== FRAGMENTO ==

Artículo publicado originalmente en La Nueva España.
A la hora espantosa del alba y bajo un frío inclemente, un matrimonio y un bebé se separan en una línea tan marcada que prácticamente divide dos mundos, a un lado la puerta de salida del infierno, el salvavidas, la esperanza que se abre paso frente al desconsuelo; y al otro, la guerra con tintes genocidas que retumba sobre los pasos que el hombre ha de volver. Agarra el fusil con una hosquedad que no está exenta de dulzura. Ahora ese arma es su mundo, en ese deseo de reducir lo complejo a una sola explicación.
La pareja se abraza sin decir
demasiado, sobran los susurros de despedida cuando una bala tiene
siempre la última palabra. Más que ninguna otra relación humana,
el amor es un sobreentendido. El hombre acaricia la cabeza de la
criatura que su mujer tiene en el regazo, envuelta en unas mantas
andrajosas, pero que mantienen y conservan el calor del cariño.
Luego él se da la vuelta y se aleja lentamente, sin mirar atrás,
con el fatalismo y también con la resignación de quien ha decidido
no discutir jamás con su destino, como todos los hombres que
partieron en todas las guerras que en la historia ha habido.

===
== DATOS EN BRUTO ==

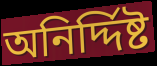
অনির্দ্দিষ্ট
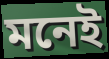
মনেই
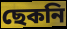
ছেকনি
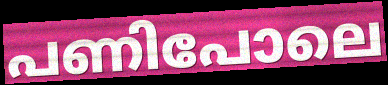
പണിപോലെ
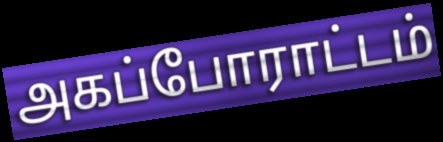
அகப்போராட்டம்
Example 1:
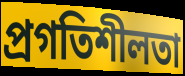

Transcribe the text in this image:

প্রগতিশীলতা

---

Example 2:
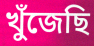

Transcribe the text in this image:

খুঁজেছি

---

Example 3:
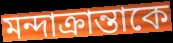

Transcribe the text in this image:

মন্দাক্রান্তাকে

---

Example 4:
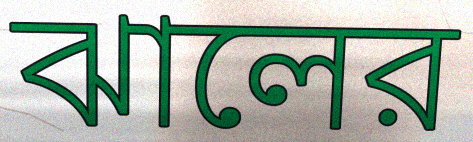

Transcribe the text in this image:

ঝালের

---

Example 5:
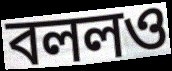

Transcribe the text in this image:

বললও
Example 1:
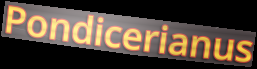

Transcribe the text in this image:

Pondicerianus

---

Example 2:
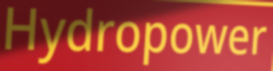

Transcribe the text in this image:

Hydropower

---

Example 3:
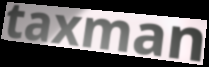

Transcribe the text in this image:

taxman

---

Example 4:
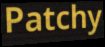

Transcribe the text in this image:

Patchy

===
== DATOS EN BRUTO ==

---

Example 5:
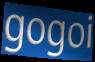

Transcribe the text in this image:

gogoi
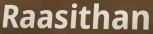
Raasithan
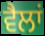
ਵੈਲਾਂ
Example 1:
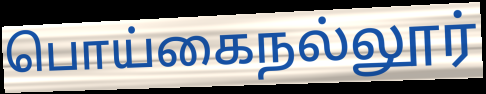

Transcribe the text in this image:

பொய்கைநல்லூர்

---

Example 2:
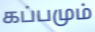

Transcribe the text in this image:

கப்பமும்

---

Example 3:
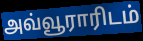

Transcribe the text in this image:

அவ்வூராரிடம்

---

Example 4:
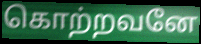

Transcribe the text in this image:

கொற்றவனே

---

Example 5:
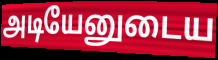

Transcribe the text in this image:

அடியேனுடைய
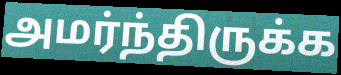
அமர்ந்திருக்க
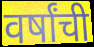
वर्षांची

===

*EJERCICIO BREVE*
Reproduce el fragmento entre "La pareja se" y "historia ha habido.", ambos incluidos, y cambia "mantas" por "sábanas". El material no interviene en nada de esto.

*SOLUCIÓN ESCRITA*
La pareja se abraza sin decir
demasiado, sobran los susurros de despedida cuando una bala tiene
siempre la última palabra. Más que ninguna otra relación humana,
el amor es un sobreentendido. El hombre acaricia la cabeza de la
criatura que su mujer tiene en el regazo, envuelta en unas sábanas
andrajosas, pero que mantienen y conservan el calor del cariño.
Luego él se da la vuelta y se aleja lentamente, sin mirar atrás,
con el fatalismo y también con la resignación de quien ha decidido
no discutir jamás con su destino, como todos los hombres que
partieron en todas las guerras que en la historia ha habido.